Anche la sanguinaria guerra civile degli anni 90 che ha falciato quasi 300 mila persone è stata una delle guerre meno documentate nella storia moderna. Sarà perché in Algeria tra un’uccisione di occidentali e un’altra non succede nulla?
Non è così. L’Algeria è un paese molto dinamico dove succedono molte cose. C’è una società civile che lotta per uscire dalla terribile situazione in cui è rinchiuso il paese dalla fine della guerra.

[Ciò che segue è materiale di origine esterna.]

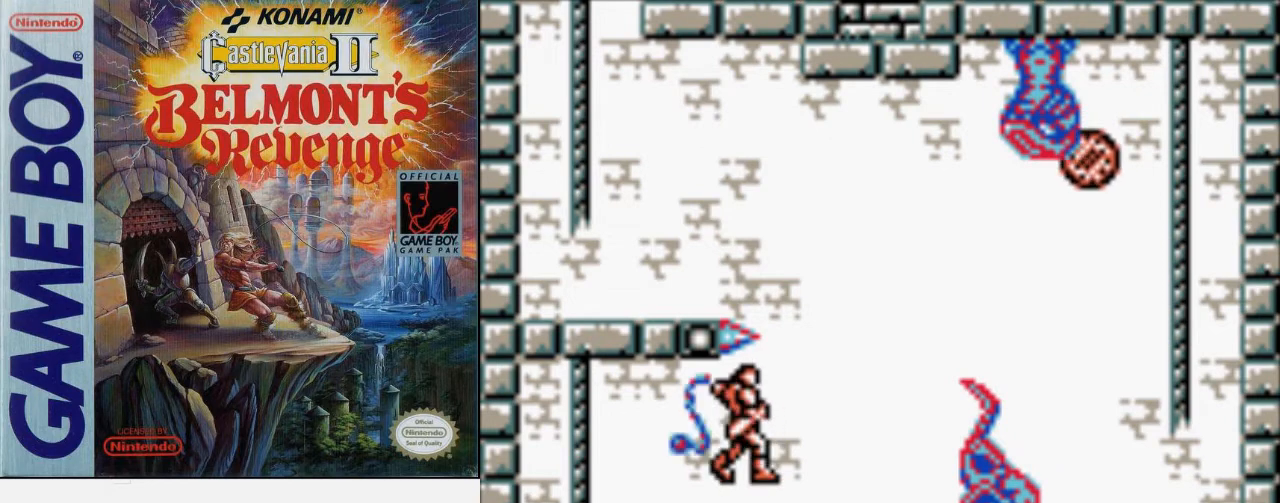
{"buttons": ["B", "DPAD_DOWN"], "events": [[167, "B", "up"], [233, "DPAD_DOWN", "down"], [433, "B", "down"]]}
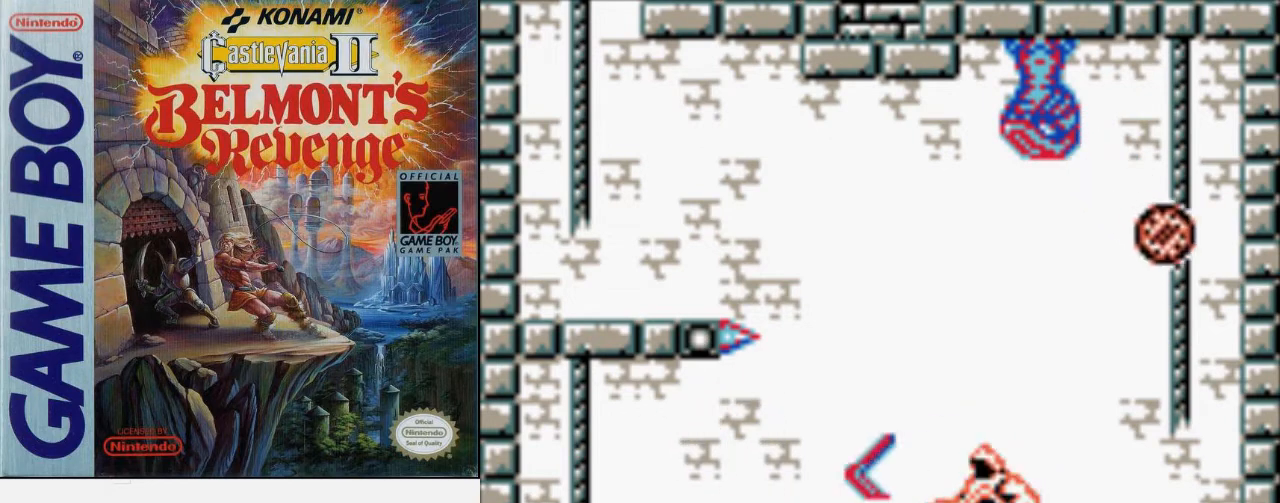
{"buttons": ["DPAD_DOWN"], "events": [[233, "B", "up"]]}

Ci sono conflitti sociali importanti. Ultimamente ci sono stati persino scontri etnici tra popolazioni arabofone sunnite e una minoranza berberofona ibadita. Quindi c’è guerra etnica e religiosa. Il piatto favorito dell’infotainment globale. Eppure niente. Nessuno ci ha dato importanza e i timidi lanci delle agenzie sono andati a finire nella pattumiera delle notizie non notiziabili.
Questo silenzio è dovuto al fatto che l’Algeria è un paese poco conosciuto all’estero. Perché è rimasto chiuso per molti anni su se stesso. E in qualche modo lo è ancora. Ma è dovuto anche al fatto che il regime algerino è molto ricco e molto abile nell’arte di comprare il consenso internazionale. Dieci pozzi per i francesi, venti per gli americani, un gasdotto per gli italiani, qualcosina per i tedeschi, qualcosina per i canadesi… e così via. Se sai ingraziarti le multinazionali di ogni luogo diventi un paese al di sopra di ogni sospetto.

Come cosche mafiose
Il regime algerino somiglia molto alle cosche mafiose. E si sa che quando la mafia sta bene, quando i clan si sono spartiti il territorio in modo equilibrato, non c’è notizia. È quando cadono gli equilibri che si perde il controllo e si comincia a sparare. In Algeria sta succedendo una cosa molto simile. Una cosa interessante ma, ahimé, molto pericolosa che rischia di riportare il paese al bagno di sangue.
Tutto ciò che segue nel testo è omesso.